_Assignment:_
Give the entries again exactly, without pictures.

_Data extract:_
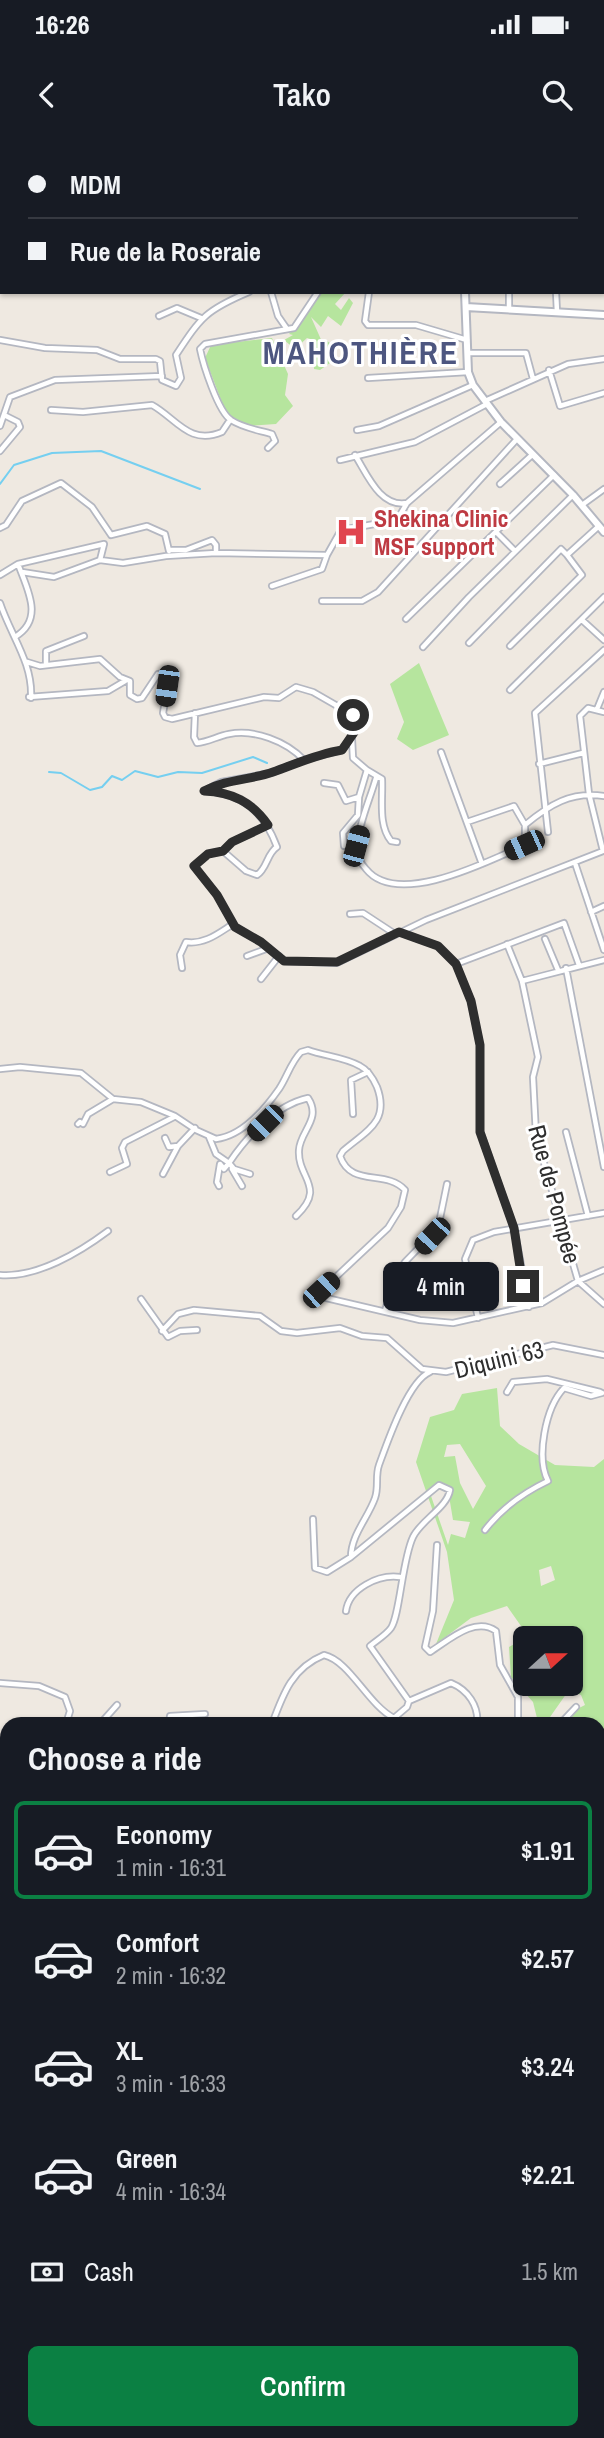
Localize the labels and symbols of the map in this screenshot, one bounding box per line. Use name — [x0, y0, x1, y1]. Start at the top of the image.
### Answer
district label: MAHOTHIÈRE — [263, 331, 459, 374]
place label: Shekina Clinic MSF support — [374, 502, 509, 562]
hospital icon: Shekina Clinic MSF support — [334, 515, 368, 549]
car — [154, 664, 181, 708]
route start — [337, 699, 369, 731]
car — [341, 823, 372, 869]
car — [501, 827, 548, 863]
car — [243, 1101, 288, 1145]
street label: Rue de Pompée — [521, 1121, 589, 1267]
car — [410, 1213, 455, 1259]
callout: 4 min — [383, 1262, 498, 1310]
car — [299, 1268, 344, 1312]
route end — [507, 1270, 539, 1302]
street label: Diquini 63 — [451, 1332, 547, 1386]
north arrow — [513, 1626, 583, 1696]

_Task result:_
Localize the labels and symbols of the map in this screenshot, one bounding box per line. Use name — [x0, y0, x1, y1]. Start at the top of the image.
### Answer
district label: MAHOTHIÈRE — [263, 331, 459, 374]
place label: Shekina Clinic MSF support — [374, 502, 509, 562]
hospital icon: Shekina Clinic MSF support — [334, 515, 368, 549]
car — [154, 664, 181, 708]
route start — [337, 699, 369, 731]
car — [341, 823, 372, 869]
car — [501, 827, 548, 863]
car — [243, 1101, 288, 1145]
street label: Rue de Pompée — [521, 1121, 589, 1267]
car — [410, 1213, 455, 1259]
callout: 4 min — [383, 1262, 498, 1310]
car — [299, 1268, 344, 1312]
route end — [507, 1270, 539, 1302]
street label: Diquini 63 — [451, 1332, 547, 1386]
north arrow — [513, 1626, 583, 1696]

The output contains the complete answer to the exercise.